What is required: Copy out the text lines of every item below exactly as they appear, in their original order, and omit the picture markers.

Given information:
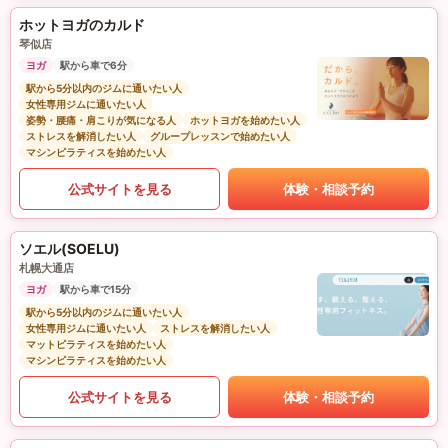
ホットヨガのカルド
琴似店
ヨガ
駅から車で6分
駅から5分以内のジムに通いたい人
女性専用ジムに通いたい人
姿勢・腰痛・肩こりが気になる人
ホットヨガを始めたい人
ストレスを解消したい人
グループレッスンで始めたい人
マシンピラティスを始めたい人
公式サイトを見る
体験・相談予約
ソエル(SOELU)
札幌大通店
ヨガ
駅から車で15分
駅から5分以内のジムに通いたい人
女性専用ジムに通いたい人
ストレスを解消したい人
マットピラティスを始めたい人
マシンピラティスを始めたい人
公式サイトを見る
体験・相談予約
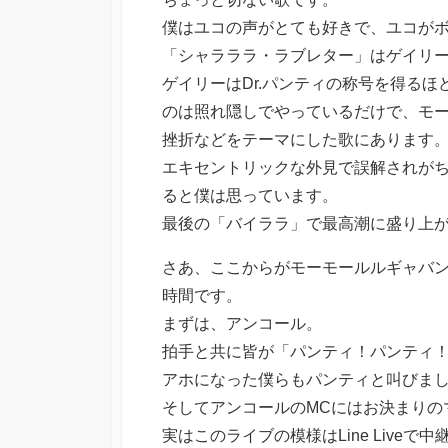
僕はユコの声がとても好きで、ユコが
「シャラララ・ラブレター」はゲイリ
ゲイリーはDr.パンティの称号を得る
のは照れ隠しでやっているだけで、モ
挫折などをテーマにした歌にあります
エキセントリックな外見で誤解されがち
ると僕は思っています。
最後の「バイララ」で最高潮に盛り上
さあ、ここからがモーモールルギャバ
時間です。
まずは、アンコール。
拍手と共に皆が「パンティ！パンティ
アホになった僕らもパンティと叫びま
そしてアンコールのMCにはお決まりの
実はこのライブの模様はLine Liv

Exercise result:
ホットヨガのカルド
琴似店
ヨガ
駅から車で6分
駅から5分以内のジムに通いたい人
女性専用ジムに通いたい人
姿勢・腰痛・肩こりが気になる人
ホットヨガを始めたい人
ストレスを解消したい人
グループレッスンで始めたい人
マシンピラティスを始めたい人
公式サイトを見る
体験・相談予約
ソエル(SOELU)
札幌大通店
ヨガ
駅から車で15分
駅から5分以内のジムに通いたい人
女性専用ジムに通いたい人
ストレスを解消したい人
マットピラティスを始めたい人
マシンピラティスを始めたい人
公式サイトを見る
体験・相談予約
僕はユコの声がとても好きで、ユコが
「シャラララ・ラブレター」はゲイリ
ゲイリーはDr.パンティの称号を得る
のは照れ隠しでやっているだけで、モ
挫折などをテーマにした歌にあります
エキセントリックな外見で誤解されがち
ると僕は思っています。
最後の「バイララ」で最高潮に盛り上
さあ、ここからがモーモールルギャバ
時間です。
まずは、アンコール。
拍手と共に皆が「パンティ！パンティ
アホになった僕らもパンティと叫びま
そしてアンコールのMCにはお決まりの
実はこのライブの模様はLine Liv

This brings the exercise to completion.